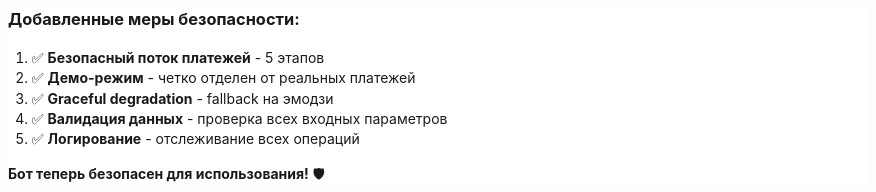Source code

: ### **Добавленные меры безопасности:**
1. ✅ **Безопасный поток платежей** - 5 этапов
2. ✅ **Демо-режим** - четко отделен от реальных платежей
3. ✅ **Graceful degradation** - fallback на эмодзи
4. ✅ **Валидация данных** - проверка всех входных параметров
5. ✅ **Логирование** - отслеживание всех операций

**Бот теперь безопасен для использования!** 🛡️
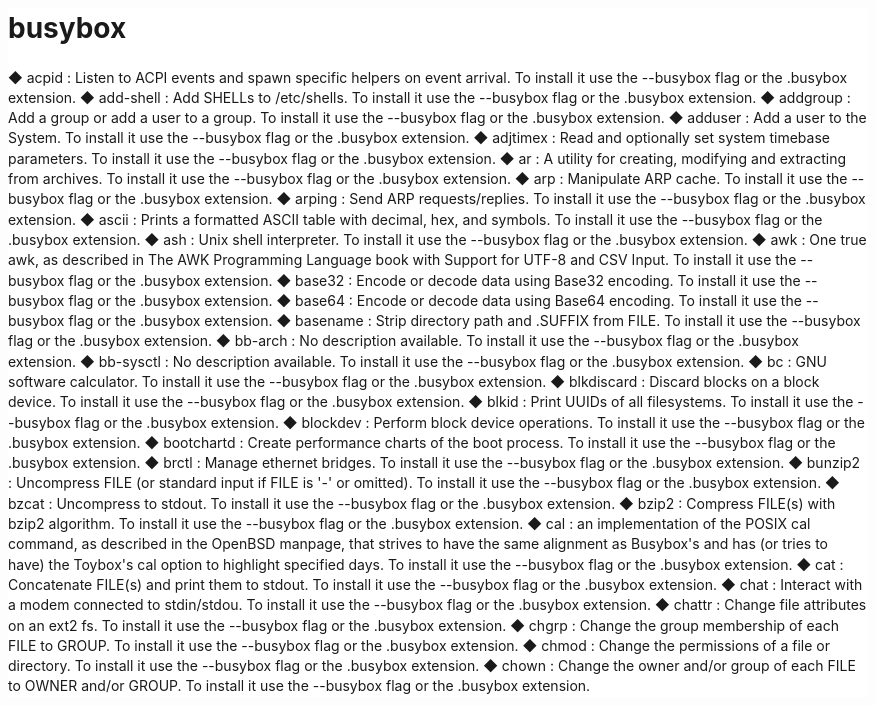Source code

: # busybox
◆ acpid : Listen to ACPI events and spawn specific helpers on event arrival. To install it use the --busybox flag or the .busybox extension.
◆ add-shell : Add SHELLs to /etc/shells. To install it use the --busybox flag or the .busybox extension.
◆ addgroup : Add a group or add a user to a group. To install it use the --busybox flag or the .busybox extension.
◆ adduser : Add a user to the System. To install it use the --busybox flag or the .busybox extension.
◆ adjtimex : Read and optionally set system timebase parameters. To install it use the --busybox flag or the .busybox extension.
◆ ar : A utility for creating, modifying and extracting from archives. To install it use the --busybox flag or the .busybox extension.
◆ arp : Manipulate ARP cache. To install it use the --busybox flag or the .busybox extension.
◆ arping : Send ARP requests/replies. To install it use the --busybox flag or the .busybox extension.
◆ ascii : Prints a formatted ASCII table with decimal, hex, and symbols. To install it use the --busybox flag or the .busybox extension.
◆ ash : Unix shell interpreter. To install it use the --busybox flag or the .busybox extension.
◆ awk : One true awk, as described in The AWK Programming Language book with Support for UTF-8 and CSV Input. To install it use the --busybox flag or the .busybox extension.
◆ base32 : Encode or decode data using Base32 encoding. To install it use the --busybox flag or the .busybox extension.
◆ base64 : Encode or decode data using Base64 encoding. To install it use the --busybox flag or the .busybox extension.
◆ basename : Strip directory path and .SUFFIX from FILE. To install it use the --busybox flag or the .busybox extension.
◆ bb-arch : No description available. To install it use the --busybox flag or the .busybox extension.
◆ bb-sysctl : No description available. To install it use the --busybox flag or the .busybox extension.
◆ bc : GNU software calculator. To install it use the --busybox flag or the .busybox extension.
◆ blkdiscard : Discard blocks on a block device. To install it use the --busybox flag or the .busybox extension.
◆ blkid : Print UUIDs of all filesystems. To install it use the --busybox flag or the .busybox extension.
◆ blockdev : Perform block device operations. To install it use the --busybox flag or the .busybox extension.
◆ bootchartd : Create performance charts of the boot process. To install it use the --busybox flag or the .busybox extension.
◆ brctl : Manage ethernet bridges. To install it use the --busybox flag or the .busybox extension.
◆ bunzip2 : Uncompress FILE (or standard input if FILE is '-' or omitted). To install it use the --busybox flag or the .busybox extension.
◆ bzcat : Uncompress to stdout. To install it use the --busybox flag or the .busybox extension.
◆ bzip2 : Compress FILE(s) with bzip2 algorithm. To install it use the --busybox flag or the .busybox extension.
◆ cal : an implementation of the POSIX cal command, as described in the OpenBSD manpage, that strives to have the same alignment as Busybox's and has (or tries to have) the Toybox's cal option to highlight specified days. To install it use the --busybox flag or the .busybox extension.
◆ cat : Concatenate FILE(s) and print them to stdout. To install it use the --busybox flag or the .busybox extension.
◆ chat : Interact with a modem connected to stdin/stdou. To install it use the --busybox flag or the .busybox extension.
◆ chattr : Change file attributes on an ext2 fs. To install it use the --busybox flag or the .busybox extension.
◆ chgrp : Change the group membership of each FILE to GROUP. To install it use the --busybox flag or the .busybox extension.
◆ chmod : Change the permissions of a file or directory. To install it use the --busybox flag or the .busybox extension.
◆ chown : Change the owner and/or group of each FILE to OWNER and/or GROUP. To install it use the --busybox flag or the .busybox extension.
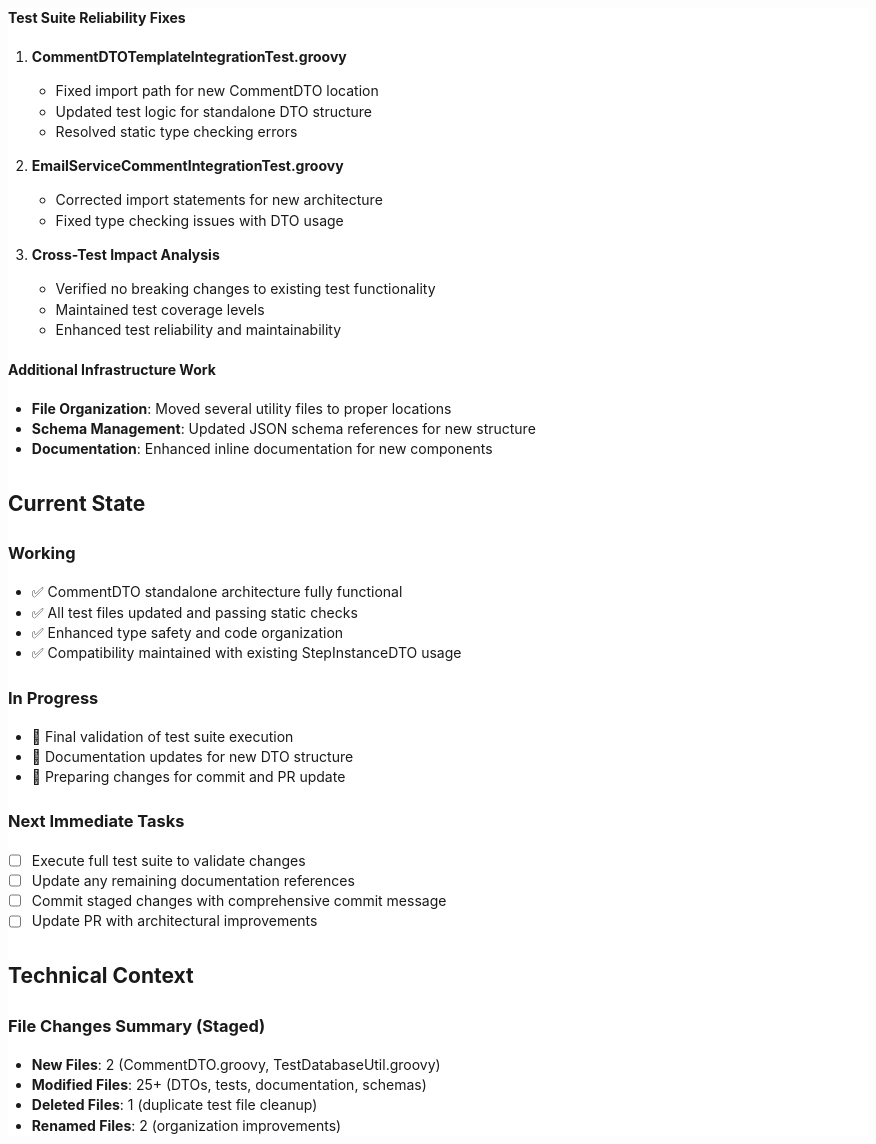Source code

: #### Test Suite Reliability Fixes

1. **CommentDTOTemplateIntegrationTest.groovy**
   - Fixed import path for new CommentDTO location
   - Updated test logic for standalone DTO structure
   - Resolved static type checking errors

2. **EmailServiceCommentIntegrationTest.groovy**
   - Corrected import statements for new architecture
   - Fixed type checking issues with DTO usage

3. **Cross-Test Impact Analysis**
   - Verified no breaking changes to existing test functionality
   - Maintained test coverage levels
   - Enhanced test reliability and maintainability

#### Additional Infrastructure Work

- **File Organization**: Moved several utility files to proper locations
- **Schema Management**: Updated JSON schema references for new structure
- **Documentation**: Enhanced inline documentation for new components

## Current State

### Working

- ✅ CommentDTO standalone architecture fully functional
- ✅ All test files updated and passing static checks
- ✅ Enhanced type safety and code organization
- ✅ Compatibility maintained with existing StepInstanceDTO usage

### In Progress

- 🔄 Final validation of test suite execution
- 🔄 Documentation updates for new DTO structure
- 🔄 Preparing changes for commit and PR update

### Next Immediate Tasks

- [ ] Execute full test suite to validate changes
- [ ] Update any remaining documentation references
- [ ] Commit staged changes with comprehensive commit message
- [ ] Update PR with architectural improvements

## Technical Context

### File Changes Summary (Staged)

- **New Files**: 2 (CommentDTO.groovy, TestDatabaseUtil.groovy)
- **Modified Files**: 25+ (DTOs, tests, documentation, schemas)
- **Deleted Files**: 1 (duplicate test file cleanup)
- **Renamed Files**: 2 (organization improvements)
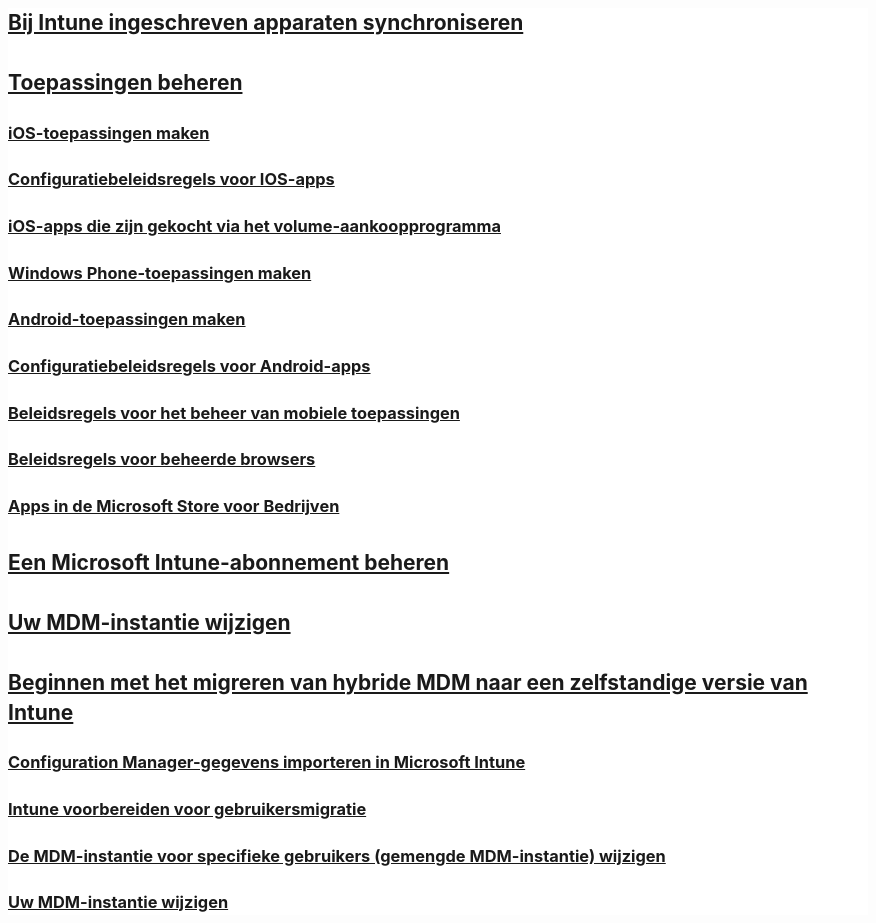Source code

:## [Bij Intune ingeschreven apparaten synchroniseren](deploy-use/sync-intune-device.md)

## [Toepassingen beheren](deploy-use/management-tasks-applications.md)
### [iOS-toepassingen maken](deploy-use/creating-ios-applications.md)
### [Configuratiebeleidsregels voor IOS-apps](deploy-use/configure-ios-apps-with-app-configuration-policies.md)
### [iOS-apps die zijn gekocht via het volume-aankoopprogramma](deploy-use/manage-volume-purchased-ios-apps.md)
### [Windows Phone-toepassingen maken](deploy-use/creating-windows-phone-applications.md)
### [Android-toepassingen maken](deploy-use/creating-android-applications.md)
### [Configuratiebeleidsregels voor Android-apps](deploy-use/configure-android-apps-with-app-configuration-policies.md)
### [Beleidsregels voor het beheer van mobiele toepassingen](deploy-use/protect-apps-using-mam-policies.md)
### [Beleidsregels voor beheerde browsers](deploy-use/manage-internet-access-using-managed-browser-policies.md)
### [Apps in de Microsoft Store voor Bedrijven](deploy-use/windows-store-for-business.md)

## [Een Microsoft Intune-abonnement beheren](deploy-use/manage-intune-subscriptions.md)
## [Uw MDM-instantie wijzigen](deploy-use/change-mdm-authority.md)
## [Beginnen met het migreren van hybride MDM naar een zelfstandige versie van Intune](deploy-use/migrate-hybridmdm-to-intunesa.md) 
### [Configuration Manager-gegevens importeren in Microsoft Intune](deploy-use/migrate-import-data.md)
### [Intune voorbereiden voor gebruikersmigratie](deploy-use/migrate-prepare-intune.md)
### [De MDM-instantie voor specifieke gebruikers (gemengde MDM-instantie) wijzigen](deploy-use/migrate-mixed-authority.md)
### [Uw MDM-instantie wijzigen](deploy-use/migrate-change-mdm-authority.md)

| To do |
Given the records above, reproduce precisely and only the lines between the line holding "bunzip2 : Uncompress" and the line holding "bzip2 : Compress", inclusive.

| Output of the exercise |
◆ bunzip2 : Uncompress FILE (or standard input if FILE is '-' or omitted). To install it use the --busybox flag or the .busybox extension.
◆ bzcat : Uncompress to stdout. To install it use the --busybox flag or the .busybox extension.
◆ bzip2 : Compress FILE(s) with bzip2 algorithm. To install it use the --busybox flag or the .busybox extension.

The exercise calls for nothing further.